■ **INPUT FOR THIS TASK**
..........

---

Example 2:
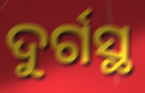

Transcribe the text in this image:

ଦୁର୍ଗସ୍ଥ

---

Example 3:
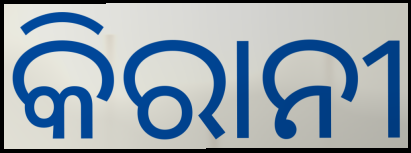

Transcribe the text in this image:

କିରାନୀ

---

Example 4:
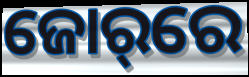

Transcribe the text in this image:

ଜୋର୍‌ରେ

..........

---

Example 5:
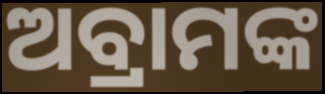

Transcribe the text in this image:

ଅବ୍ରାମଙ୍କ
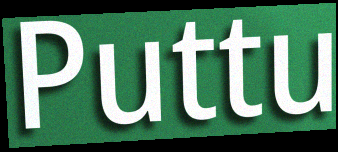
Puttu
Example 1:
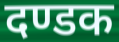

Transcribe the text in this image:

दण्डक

..........

■ **TASK PROMPT**
Copy down every line of the material above that includes the string "Example".

■ **REPLY**
Example 2:
Example 3:
Example 4:
Example 5:
Example 1:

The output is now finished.